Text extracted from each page
--- --- ---

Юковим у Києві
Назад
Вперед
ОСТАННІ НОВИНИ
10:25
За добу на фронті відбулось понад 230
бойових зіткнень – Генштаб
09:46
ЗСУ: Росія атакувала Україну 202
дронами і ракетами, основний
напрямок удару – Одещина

--- --- ---

REQUIREMENT:
Turn the material into a JSON list of strings, with each line as its own entry and no blank lines.

YOUR SOLUTION:
[
  "Юковим у Києві",
  "Назад",
  "Вперед",
  "ОСТАННІ НОВИНИ",
  "10:25",
  "За добу на фронті відбулось понад 230",
  "бойових зіткнень – Генштаб",
  "09:46",
  "ЗСУ: Росія атакувала Україну 202",
  "дронами і ракетами, основний",
  "напрямок удару – Одещина"
]